Ultraviolet C II and Si III Transit Spectroscopy and Modeling of the Evaporating Atmosphere of GJ436b

Abstract

Hydrogen gas evaporating from the atmosphere of the hot-Neptune GJ436b absorbs over 50% of the stellar Lyα emission during transit. Given the planet’s atmospheric composition and energy-limited escape rate, this hydrogen outflow is expected to entrain heavier atoms such as C and O. We searched for C and Si in the escaping atmosphere of GJ436b using far-ultraviolet Hubble Space Telescope COS G130M observations made during the planet’s extended H I transit.

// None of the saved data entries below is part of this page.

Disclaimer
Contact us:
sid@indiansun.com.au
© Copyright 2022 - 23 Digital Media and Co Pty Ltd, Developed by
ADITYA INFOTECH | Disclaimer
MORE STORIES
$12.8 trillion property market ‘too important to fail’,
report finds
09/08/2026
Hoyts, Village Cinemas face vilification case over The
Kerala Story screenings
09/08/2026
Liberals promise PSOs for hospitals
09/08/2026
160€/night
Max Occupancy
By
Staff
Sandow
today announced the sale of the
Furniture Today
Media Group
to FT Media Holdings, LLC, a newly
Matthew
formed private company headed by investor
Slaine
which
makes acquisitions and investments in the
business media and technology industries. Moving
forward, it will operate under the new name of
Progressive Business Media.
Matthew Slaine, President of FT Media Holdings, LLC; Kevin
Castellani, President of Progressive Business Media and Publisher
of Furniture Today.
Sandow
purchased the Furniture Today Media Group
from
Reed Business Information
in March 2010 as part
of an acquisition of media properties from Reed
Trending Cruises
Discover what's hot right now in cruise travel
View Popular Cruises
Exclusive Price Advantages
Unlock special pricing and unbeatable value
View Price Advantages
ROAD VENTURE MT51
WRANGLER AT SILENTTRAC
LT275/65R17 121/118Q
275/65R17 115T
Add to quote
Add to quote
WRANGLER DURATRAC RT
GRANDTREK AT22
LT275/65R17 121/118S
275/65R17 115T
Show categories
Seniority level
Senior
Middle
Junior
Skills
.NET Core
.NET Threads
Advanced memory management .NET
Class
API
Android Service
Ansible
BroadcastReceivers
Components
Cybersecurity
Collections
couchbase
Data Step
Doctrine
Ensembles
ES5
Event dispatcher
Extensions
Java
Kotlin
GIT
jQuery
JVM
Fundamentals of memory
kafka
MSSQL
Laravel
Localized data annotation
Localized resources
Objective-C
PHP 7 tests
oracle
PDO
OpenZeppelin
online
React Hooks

These observations show no transit absorption in the C II 1334,1335 Å and Si III 1206 Å lines integrated over [-100, 100] km s^-1, imposing 95% (2σ) upper limits of 14% (C II) and 60% (Si III) depth on the transit of an opaque disk and 22% (C II) and 49% (Si III) depth on an extended highly asymmetric transit similar to that of H I Lyα. C⁺ is likely present in the outflow according to a simulation we carried out using a spherically symmetric photochemical-hydrodynamical model. This simulation predicts an ∼2% transit over the integrated bandpass, consistent with the data. At line center, we predict the C II transit depth to be as high as 19%. Our model predicts a neutral hydrogen escape rate of 1.6× {10}⁹ g s^-1 (3.1× {10}⁹ g s^-1 for all species) for an upper atmosphere composed of hydrogen and helium.